- [YOUR ASSIGNMENT]: According to the comments about Portland and Seattle soccer fans, what did the USL Sounders win in 2007?

- [TEXT UNDER STUDY]:
=== Begin Enclosure ===
What a crock article. The Timber Army is nothing more than a drinking club that has their meetings at Timbers soccer games. Most of these “rabid fans” don’t have the first clue about how the game is played or even the basic rules. Sure they drew more fans to their second division club games. What the heck else is there to do in Portland for entertainment? Sure there are a lot of new fans in Seattle. There will also be alot of new fans in Portland. They just won’t be enticed cheap beer anymore
I’m just happy we got that Portlandia reference out of the way in the first post.
Portland is a joke
I love that this article presumes and implies that Portland identifies itself by comparing itself to Seattle and declaring itself more organic and original. I’ve heard my friends who live in and around Portland tell me that the most annoying thing about living there are the Portland Hipsters. Skinny jeans, a refusal to bathe, and the attitude that they are special simply because they have their own “style.” I can’t help but see the obvious similarity between Portland Hipsters and the TA.
But ultimately, if Portland sells out its game all year long, it’s great for all of us. Even those of us in Seattle. I just wish Portland would stop lobbing insults at the Sounders because it makes Portland look small. Yes, Sounders management decided to have a band. And guess what – they are not a vital part of the game day experience. The best part of the game day experience in Seattle are the cheers that originate from the ECS and have naturally spread throughout the stadium. The Sounders front office has nothing to do with this. There is no crowd noise pumped in. The parts of the game day atmosphere that really matter have been created by the fans and the supporters groups.
Just accept that fact that Seattle is a major league town – we historically suck at supporting minor league sports in our city. That’s really all it boils down to. Portland, you guys are great at supporting minor league and major league sports, and good on you for that. But that’s why Seattle has supported the MLS Sounders so well, and the USL Sounders so poorly.
What the writer of this article failed to catch about Seattle is that many of these “new” fans were really “old” fans from the NASL days. Kids then, adults now with their kids in tow, are a big factor in the Sounders fan make up. Kind of the perfect storm of timing for Seattle.
Many of the “new” Sounders fans sat in the Kingdome and enjoyed the game back in the day. I remember games where that ugly dome was essentially sold out for soccer.
I wish Portland and Vancouver the best of success on the pitch and in the stands. The stronger the cities the longer the league will last. I love me some Sounder Soccer, but I want to make sure the game stays local. So best wishes to Portland and Vancouver, may your stands be full and your games be great.
How quickly they forget … just before moving up to MSL, the USL Sounders won the USL Cup in 2007 and made a couple deep runs in the US Open Cup around that time as well. Huge crowds, plenty of “organic” enthusiasm. Manufacture that.
=== End Enclosure ===
Source data
=== Begin Enclosure ===
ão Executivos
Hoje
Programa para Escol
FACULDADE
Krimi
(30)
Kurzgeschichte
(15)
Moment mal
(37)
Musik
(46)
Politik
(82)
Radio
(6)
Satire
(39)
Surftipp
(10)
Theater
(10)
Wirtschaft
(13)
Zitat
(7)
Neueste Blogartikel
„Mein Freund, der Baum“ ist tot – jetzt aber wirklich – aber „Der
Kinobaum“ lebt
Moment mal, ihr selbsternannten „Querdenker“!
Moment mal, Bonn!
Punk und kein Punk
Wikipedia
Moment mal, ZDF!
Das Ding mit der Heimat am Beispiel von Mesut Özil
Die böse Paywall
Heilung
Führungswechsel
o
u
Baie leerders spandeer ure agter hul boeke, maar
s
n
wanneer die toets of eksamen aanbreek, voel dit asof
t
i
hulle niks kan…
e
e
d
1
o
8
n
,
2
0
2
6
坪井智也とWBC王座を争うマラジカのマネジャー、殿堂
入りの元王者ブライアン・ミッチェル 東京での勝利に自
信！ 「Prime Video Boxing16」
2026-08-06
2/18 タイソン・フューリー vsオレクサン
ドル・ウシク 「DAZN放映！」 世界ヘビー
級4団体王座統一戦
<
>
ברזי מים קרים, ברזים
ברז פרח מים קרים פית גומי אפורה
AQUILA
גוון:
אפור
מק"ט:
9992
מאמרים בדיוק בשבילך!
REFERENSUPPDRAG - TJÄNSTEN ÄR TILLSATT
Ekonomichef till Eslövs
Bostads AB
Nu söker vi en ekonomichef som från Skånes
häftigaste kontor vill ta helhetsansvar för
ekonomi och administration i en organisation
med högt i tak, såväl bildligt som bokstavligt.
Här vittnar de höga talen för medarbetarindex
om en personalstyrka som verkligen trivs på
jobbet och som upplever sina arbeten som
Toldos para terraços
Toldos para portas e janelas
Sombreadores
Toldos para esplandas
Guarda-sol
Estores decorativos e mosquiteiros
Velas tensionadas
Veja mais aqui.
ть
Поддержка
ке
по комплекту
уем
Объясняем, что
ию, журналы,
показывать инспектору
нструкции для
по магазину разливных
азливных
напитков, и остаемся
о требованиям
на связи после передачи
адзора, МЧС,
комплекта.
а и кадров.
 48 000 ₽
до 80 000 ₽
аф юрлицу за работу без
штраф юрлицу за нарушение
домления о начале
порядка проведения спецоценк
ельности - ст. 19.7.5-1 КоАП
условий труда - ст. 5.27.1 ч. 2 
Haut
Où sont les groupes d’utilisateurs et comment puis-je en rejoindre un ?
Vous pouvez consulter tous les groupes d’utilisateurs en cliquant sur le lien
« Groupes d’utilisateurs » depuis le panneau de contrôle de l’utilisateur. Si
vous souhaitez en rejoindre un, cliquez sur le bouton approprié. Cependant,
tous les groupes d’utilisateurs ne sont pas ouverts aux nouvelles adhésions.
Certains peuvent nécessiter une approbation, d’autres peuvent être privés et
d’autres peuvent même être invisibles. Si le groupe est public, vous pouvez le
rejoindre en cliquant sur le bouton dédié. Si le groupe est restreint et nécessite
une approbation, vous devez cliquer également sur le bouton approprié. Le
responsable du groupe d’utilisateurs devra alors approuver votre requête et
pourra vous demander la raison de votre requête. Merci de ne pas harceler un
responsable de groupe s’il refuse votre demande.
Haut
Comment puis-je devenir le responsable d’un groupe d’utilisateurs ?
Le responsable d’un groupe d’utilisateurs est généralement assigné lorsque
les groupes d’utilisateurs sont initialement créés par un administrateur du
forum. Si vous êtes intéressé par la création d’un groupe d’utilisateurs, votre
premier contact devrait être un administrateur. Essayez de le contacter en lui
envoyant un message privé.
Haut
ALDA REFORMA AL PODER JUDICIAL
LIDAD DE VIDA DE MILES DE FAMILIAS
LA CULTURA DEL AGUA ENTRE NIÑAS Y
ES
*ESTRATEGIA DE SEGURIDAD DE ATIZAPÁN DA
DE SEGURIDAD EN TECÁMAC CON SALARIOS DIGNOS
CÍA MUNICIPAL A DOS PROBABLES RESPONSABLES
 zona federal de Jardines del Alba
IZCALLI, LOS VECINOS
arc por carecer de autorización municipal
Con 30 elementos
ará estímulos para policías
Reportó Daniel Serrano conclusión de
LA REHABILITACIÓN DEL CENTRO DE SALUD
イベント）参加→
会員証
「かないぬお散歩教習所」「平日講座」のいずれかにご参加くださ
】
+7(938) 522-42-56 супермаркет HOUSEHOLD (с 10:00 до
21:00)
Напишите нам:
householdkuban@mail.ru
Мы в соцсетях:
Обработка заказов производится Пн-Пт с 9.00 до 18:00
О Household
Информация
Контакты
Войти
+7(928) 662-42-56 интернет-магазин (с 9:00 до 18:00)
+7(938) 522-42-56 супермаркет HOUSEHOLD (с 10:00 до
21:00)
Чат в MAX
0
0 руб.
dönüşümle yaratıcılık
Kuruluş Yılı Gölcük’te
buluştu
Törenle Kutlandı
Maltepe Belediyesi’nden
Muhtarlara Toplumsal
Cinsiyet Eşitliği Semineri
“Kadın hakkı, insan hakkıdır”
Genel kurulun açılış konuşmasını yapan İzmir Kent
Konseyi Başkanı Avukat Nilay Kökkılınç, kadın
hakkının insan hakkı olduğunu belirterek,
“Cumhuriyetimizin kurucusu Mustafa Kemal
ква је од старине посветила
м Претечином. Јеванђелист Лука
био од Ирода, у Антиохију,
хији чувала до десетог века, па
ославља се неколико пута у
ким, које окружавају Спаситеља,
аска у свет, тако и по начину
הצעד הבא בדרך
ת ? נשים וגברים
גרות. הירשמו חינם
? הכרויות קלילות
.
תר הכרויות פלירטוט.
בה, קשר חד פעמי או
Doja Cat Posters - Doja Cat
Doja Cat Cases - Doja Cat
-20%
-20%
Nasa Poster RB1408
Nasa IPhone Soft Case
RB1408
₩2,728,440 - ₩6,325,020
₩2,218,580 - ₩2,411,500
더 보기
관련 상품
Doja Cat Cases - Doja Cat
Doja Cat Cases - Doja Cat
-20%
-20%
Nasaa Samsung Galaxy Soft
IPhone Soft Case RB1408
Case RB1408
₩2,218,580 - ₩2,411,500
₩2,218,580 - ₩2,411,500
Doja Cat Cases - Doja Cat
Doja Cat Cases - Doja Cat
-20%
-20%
=== End Enclosure ===
- [SOLUTION BELOW]: The USL Cup.